<<<<

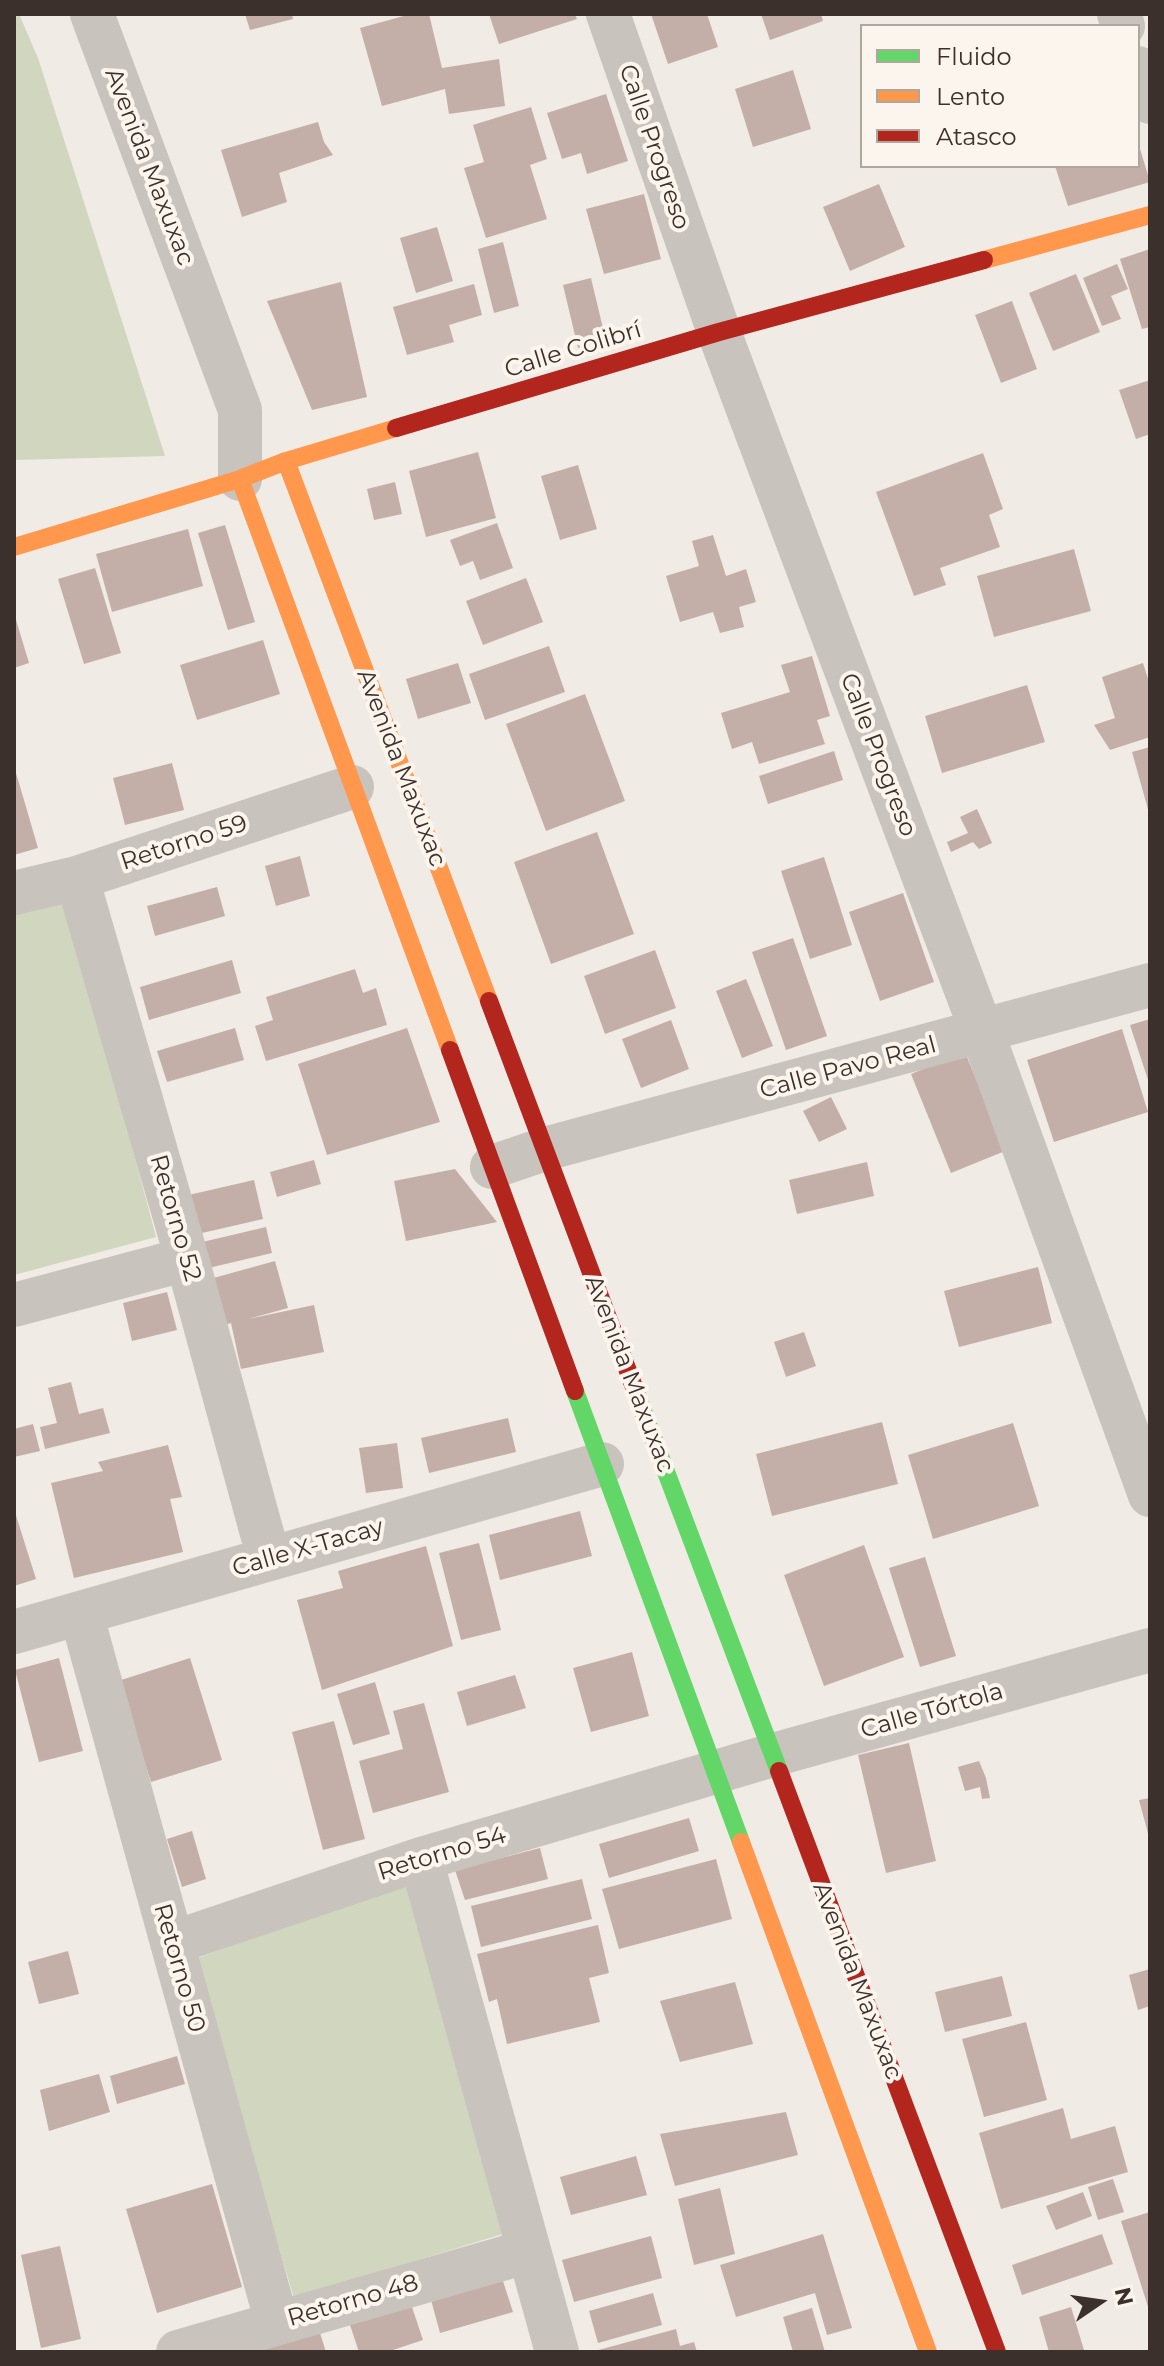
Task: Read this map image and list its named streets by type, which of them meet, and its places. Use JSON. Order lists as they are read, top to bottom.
{
  "streets": {
    "street": [
      "Calle Progreso",
      "Avenida Maxuxac",
      "Calle Colibrí",
      "Retorno 59",
      "Calle Pavo Real",
      "Retorno 52",
      "Calle X-Tacay",
      "Calle Tórtola",
      "Retorno 54",
      "Retorno 50",
      "Retorno 48"
    ]
  },
  "crossings": [
    ["Calle Progreso", "Calle Colibrí"],
    ["Calle Progreso", "Calle Pavo Real"],
    ["Avenida Maxuxac", "Calle Colibrí"],
    ["Avenida Maxuxac", "Retorno 59"],
    ["Avenida Maxuxac", "Calle Pavo Real"],
    ["Avenida Maxuxac", "Calle X-Tacay"],
    ["Avenida Maxuxac", "Calle Tórtola"],
    ["Avenida Maxuxac", "Retorno 54"],
    ["Retorno 59", "Retorno 52"],
    ["Retorno 52", "Calle X-Tacay"],
    ["Calle X-Tacay", "Retorno 50"],
    ["Calle Tórtola", "Retorno 54"],
    ["Retorno 54", "Retorno 50"],
    ["Retorno 50", "Retorno 48"]
  ],
  "legend": ["Fluido", "Lento", "Atasco"],
  "north": "right"
}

>>>>

What you should do:
Please find how many lines in the records hold "Maxuxac", then give that number with nothing else.

Result for this task:
7